» Prompt A:
From the PhysForge summary, transcribe the portion between "- **Published:** 2026-05-08" and "a single image.", inclusive.
» Prompt B:
Render this sentence from the PhysForge summary in Spanish: "PhysForge aims to generate physics-grounded, simulation-ready 3D assets from a single image."
» Prompt C:
Extend the PhysForge summary, picking up after its final sentence.

» Provided passage:
------------------------------
# PhysForge: Generating Physics-Grounded 3D Assets for Interactive Virtual World

> PhysForge generates physics-grounded 3D assets from a single image using a two-stage pipeline that first plans a hierarchical physical blueprint with a VLM and then jointly synthesizes geometry and kinematic parameters via a novel KineVoxel Injection mechanism.

- **Source:** [arXiv](https://arxiv.org/abs/2605.05163)
- **Published:** 2026-05-08
- **Permalink:** https://picx.dev/p/yeqYmk
- **Whiteboard:** https://picx.dev/p/yeqYmk/image

## Summary

# PhysForge: Generating Physics-Grounded 3D Assets for Interactive Virtual Worlds

## Summary (Overview)
*   **Problem & Goal:** Existing 3D generation methods produce static "hollow shell" assets, lacking the physics and functional properties needed for interaction in virtual worlds and embodied AI. PhysForge aims to generate physics-grounded, simulation-ready 3D assets from a single image.
*   **Core Framework:** A decoupled two-stage pipeline: (1) A VLM acts as a "physical architect" to plan a **Hierarchical Physical Blueprint**, and (2) A physics-grounded diffusion model realizes this blueprint via a novel **KineVoxel Injection (KVI)** mechanism to jointly generate geometry, texture, and precise kinematic parameters.
*   **Dataset:** Introduces **PhysDB**, a large-scale dataset of 150,000 assets annotated with a novel **four-tier physical system** (holistic, static, functional, interactive properties).
------------------------------
» Stored data:

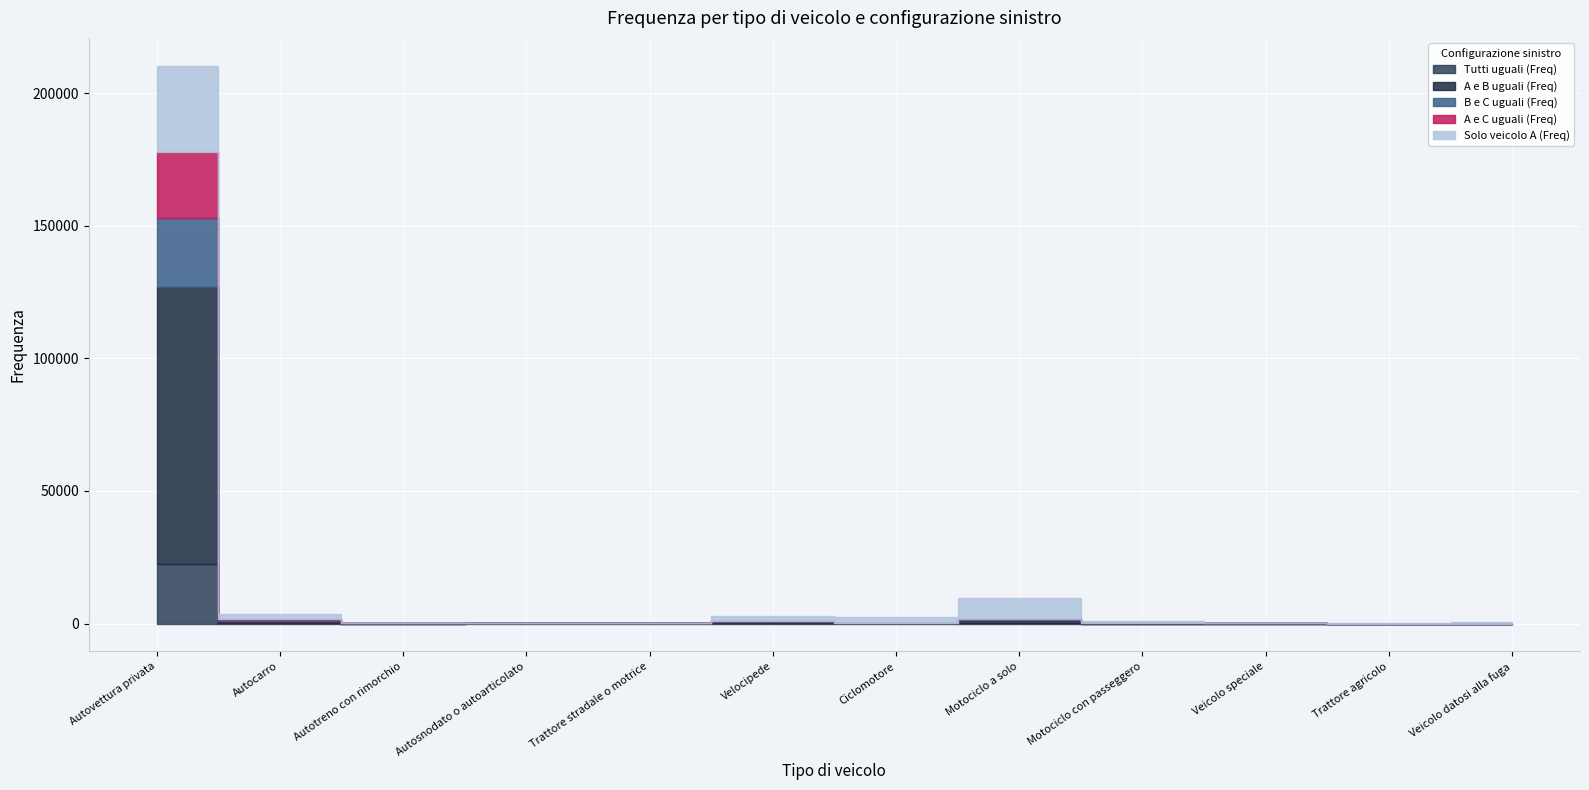

Which has a higher value, Autosnodato o autoarticolato or Autocarro?

Autocarro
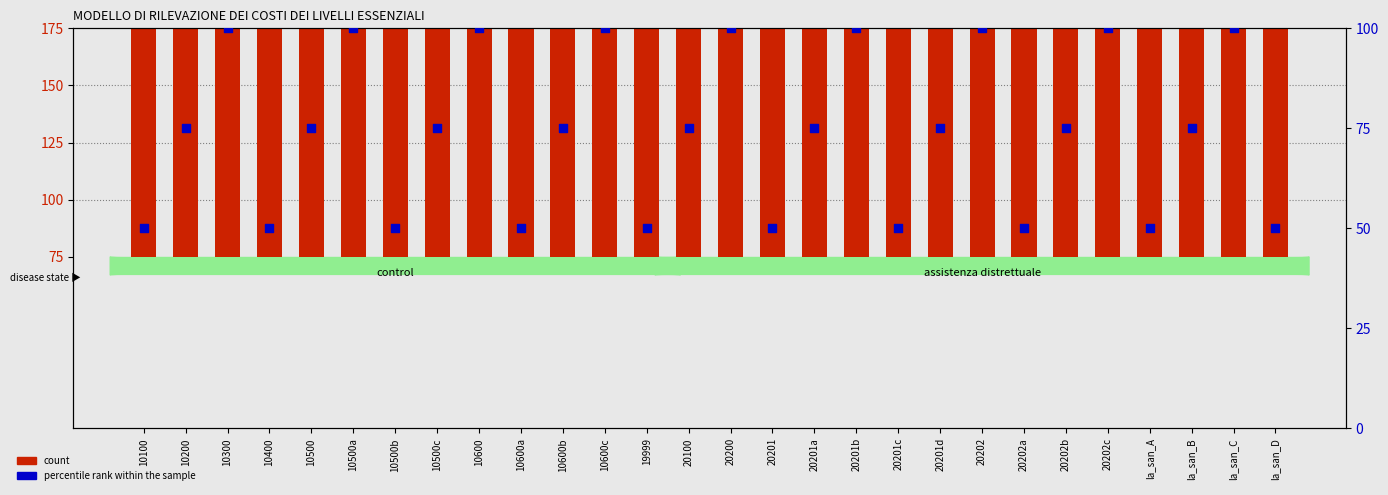

Which series has the largest total across all categories?

count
------------------------------
» Task result A:
- **Published:** 2026-05-08
- **Permalink:** https://picx.dev/p/yeqYmk
- **Whiteboard:** https://picx.dev/p/yeqYmk/image

## Summary

# PhysForge: Generating Physics-Grounded 3D Assets for Interactive Virtual Worlds

## Summary (Overview)
*   **Problem & Goal:** Existing 3D generation methods produce static "hollow shell" assets, lacking the physics and functional properties needed for interaction in virtual worlds and embodied AI. PhysForge aims to generate physics-grounded, simulation-ready 3D assets from a single image.

» Task result B:
PhysForge tiene como objetivo generar activos 3D fundamentados en la física y listos para simulación a partir de una sola imagen.

» Task result C:
*   **Key Innovation:** The **KineVoxel Injection** mechanism encodes articulation parameters (origin, axis, limits) into a special voxel representation, enabling synergistic generation with geometry within the diffusion process.
*   **Validation:** Extensive experiments show state-of-the-art performance in part structure planning and physics property generation. Generated assets are directly applicable in robotic simulators and game engines.

## Introduction and Theoretical Foundation
The rapid progress in 3D generative models has created a potential data engine for the soaring demand for 3D content in embodied AI and virtual worlds. However, a significant gap remains: existing methods focus solely on static geometry and textures, overlooking the **physics information** crucial for interaction. These generated assets cannot be manipulated, making them unsuitable for simulators or games requiring realistic physics.

The core insight of PhysForge is that for an object to be physically interactive, its generation must be driven by its **functional logic and hierarchical physics**. An object's structure should be a manifestation of its intended physical functions (e.g., a cabinet door for opening, a button for pressing). Therefore, the research shifts the focus from holistic shape generation to **physics-centric synthesis**.

To achieve this, the authors propose a "planning-then-generation" paradigm, inspired by successes in 2D multimodal research. They leverage the complementary strengths of specialized models: **Vision-Language Models (VLMs)** possess the world knowledge for complex physical planning, while **diffusion models** excel at precise synthesis of geometry and kinematic parameters. By decoupling these processes, PhysForge ensures assets are both visually realistic and physically consistent.

## Methodology
PhysForge is a two-stage framework supported by the PhysDB dataset.

### 1. PhysDB: A Physics-Grounded Dataset
A novel, large-scale dataset of 150k 3D objects sourced from Objaverse, annotated with a **four-tier physical system**:
1.  **Holistic Tier:** Object-level properties (real-world scale, category, usage scene).
2.  **Static Tier:** Part-level static attributes (semantic label, physical material, mass).
3.  **Functional Tier:** Part-level functional attributes (intrinsic function, state machine).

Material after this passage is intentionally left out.